Submitted by: M. Grün
Switzerland is a small country with an amazing landscape that might look adventurous on postcards, but in reality is not as wild as one might think. There is no wilderness in Switzerland.
I live in Visp, which lies in one of the most remote areas in Switzerland. In the 1970’s some of the valleys and villages had still not been connected with modern infrastructure networks such as streets, railways or airports. People were not able to leave the valley except on narrow streets through the mountains. They lived in natural rhythms, laboured their grounds and had few contacts with the outside world. This lifestyle seems to go on today in the eyes of the masses of tourist who come to our area. Even today, there are wild wolves living close to villages. But the population all over Switzerland is increasing and the density of houses and blocks is rising. The so called “wilderness” I live next to is nothing but a carefully maintained image with the goal to attract visitors and adventurers.

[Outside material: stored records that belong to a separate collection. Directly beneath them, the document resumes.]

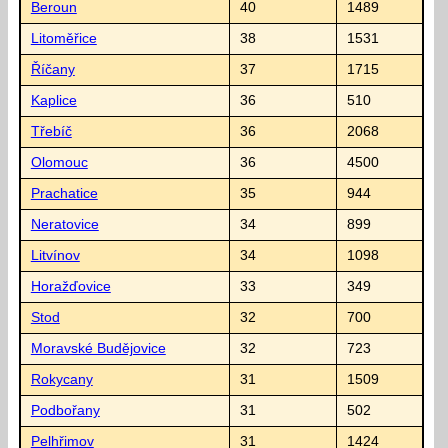
Beroun
40
1489
Litoměřice
38
1531
Říčany
37
1715
Kaplice
36
510
Třebíč
36
2068
Olomouc
36
4500
Prachatice
35
944
Neratovice
34
899
Litvínov
34
1098
Horažďovice
33
349
Stod
32
700
Moravské Budějovice
32
723
Rokycany
31
1509
Podbořany
31
502
Pelhřimov
31
1424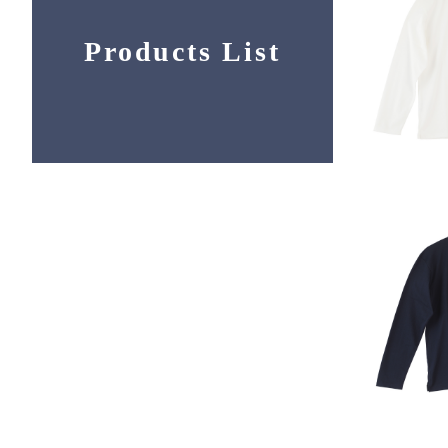
Products List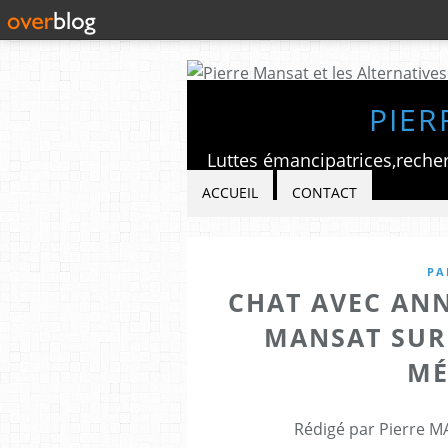
PIER
ACCUEIL
CONTACT
PA
CHAT AVEC ANN
MANSAT SUR 
MÉ
Rédigé par Pierre M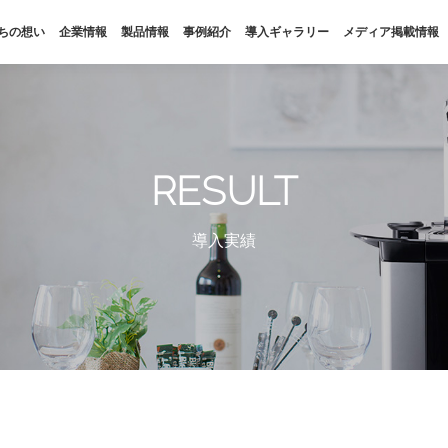
ちの想い
企業情報
製品情報
事例紹介
導入ギャラリー
メディア掲載情報
私たちの想い
企業情報
SDGs
会社概要
RESULT
福利厚生
拠点・パートナー
導入実績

The Alps as a geological and biological sphere have been massively shaped by humans. Thanks to the many farmers who bring their cattle to fields on different mountain levels according to the season, hillsides spare erosion. Their contribution to the biosphere is highly valued and pursued by the Swiss government, who subsidizes this tradition and by this contribution finances a whole sector of local agriculture. this keeps the landscape in a “human” shape. The shape – which consists of cleared meadows, cleared forests, hiking trails and infrastructure in the mountains like streets and trails, is perceived by outsiders as wilderness – simply because they do not see a house anywhere. but it is not. There is rarely a valley that is not inhabited. Huts for alpinists are often as well equipped as hostels or even hotels. The telecommunication system covers every space – you can call somebody abroad from a mountain peak.
Switzerland is a small country compared to Canada – a high percentage of people shares infrastructures and living space. As a consequence, even the wilderness becomes subject to further cultivation and human involvement to a degree that has been increasing in the last decades – mainly for touristic and economic reasons.